Edited after @leobago’s comment

This post will tell you the expected number of peers each node must connect to in order to cover all the columns to do peer sampling successfully.

Simulation

In PeerDAS, at the time of writing, the number of peers you are expected to connect to is solely calculated by CUSTODY_REQUIREMENT and DATA_COLUMN_SIDECAR_SUBNET_COUNT. We write the following simulation to count how many peers you need to connect.

import math
import random

def peer_count(N, C):
    num_trials = 1000
    counts = []
    for trial in range(num_trials):
        covered = set()
        count = 0
        while len(covered) != N:
            selected = set(random.sample(range(N), C))
            if len(selected.difference(covered)) > 0:
                covered = covered.union(selected)
                count += 1
        counts.append(count)
    return sum(counts)/len(counts)

where N and C are DATA_COLUMN_SIDECAR_SUBNET_COUNT and CUSTODY_REQUIREMENT, respectively.

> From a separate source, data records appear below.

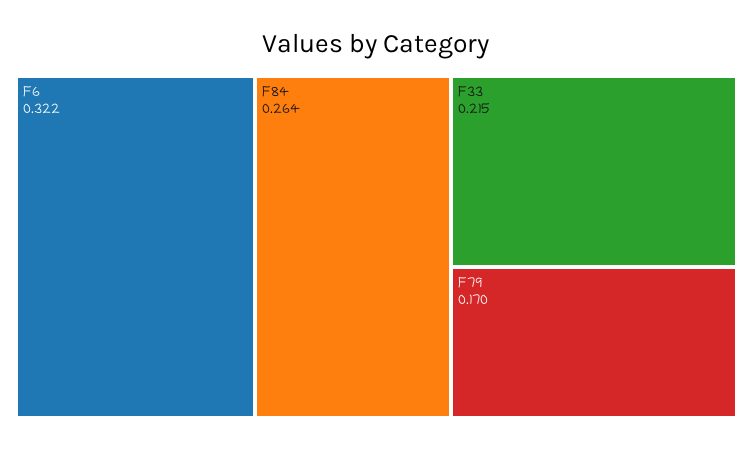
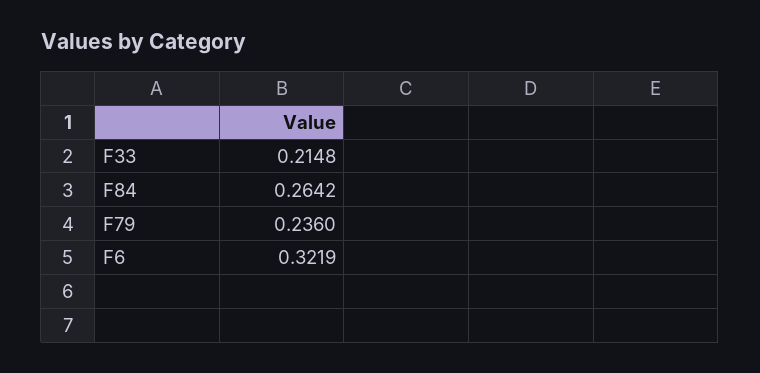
  {
    "F6": 0.3219,
    "F84": 0.2642,
    "F33": 0.2148,
-   "F79": 0.17
+   "F79": 0.236
  }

What this function does is to simulate the node discovery mechanism. What it does in the real world is that the node will discover new peers and find out what subnets the peer is taking custody of. It will continue discovering new peers until all the subnets are covered by those peers. What’s important is that the node will not keep a peer that doesn’t add any more coverage to the subnets. So when N=32 and C=1, peer_count will be exactly 32.

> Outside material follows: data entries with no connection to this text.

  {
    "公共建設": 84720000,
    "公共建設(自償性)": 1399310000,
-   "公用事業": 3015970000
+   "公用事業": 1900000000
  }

The set of subnets each peer is supposed to custody is determined by its Peer ID. However, in our simulation, such set is just randomized, which shouldn’t be different from the real world.

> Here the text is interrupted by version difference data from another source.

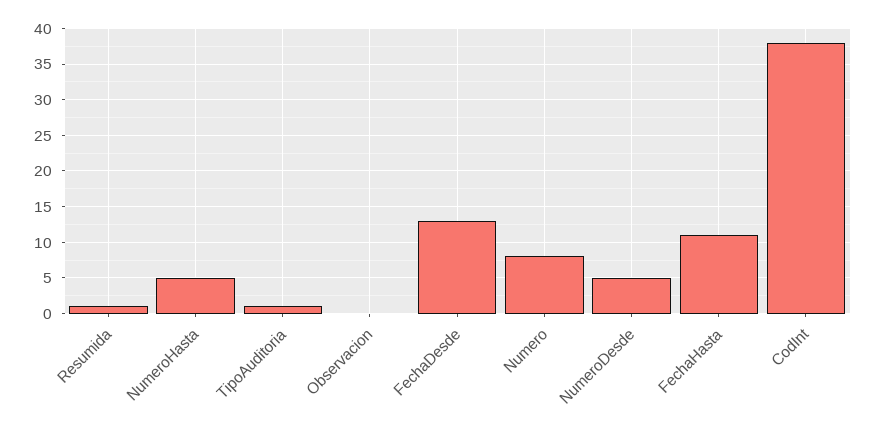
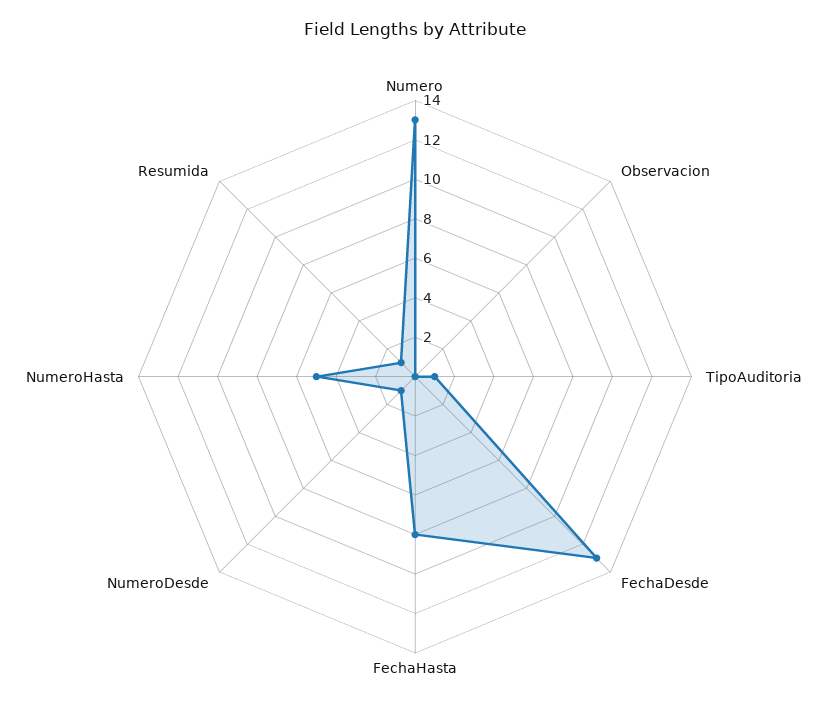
  {
    "Resumida": 1,
    "NumeroHasta": 5,
    "TipoAuditoria": 1,
    "Observacion": 0,
    "FechaDesde": 13,
-   "Numero": 8,
+   "Numero": 13,
-   "NumeroDesde": 5,
+   "NumeroDesde": 1,
-   "FechaHasta": 11,
+   "FechaHasta": 8
-   "CodInt": 38
  }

In order to get the expected number, we run 1,000 simulations and get only the mean.

Result

Trivially, if we fix C and make only N variable, peer_count will increase as N increases since, when there are more subnets to cover, the more peers you should have. And, if we fix N and make only C variable, peer_count will decrease as C increases since, when each peer custodies more, the number of peers you should have should be lower. Even if it’s trivial, we did the simulation for completeness.

You can see that with N=128 and C=16, you need 25.9 peers on average (so it’s far different from N/C=8).

Now, let’s consider an interesting non-trivial scenario, if the ratio (N/C) remains unchanged, do you think peer_count will remain unchanged? That is, do you think peer_count(64, 8) and peer_count(128, 16) will be the same? The answer is no. As shown below, the higher N is, the higher peer_count is.

Figure_3

So the expected number of peers you will have cannot be easily calculated with N and C. You need to do the simulation to tune the parameters.

leobago · October 5, 2024, 10:05am

Nice analysis Pop.

This is good news; the numbers remain very low, mostly under 50 peers, when current CL clients run with over 80 peers today. See details in our blog post.

One thing that I don’t understand in your simulation results is why the spike at C=2 when N=128. I understand that if a peer does not add anything to the custody set, it will not keep it, so I expect that every peer brings at least one more column with him. Therefore, I don’t see why you need 335 peers, with 128 should be enough, right? Am I missing something?

pop · October 7, 2024, 3:06am

Oh shit, that makes sense. I will change the peer_count function and redo the work. I threw the peers away only if its whole custody set has been seen by some other peer. In fact I should throw it as well when it has been covered by all the peers. Thanks.

EDITED: Now the original post has been edited.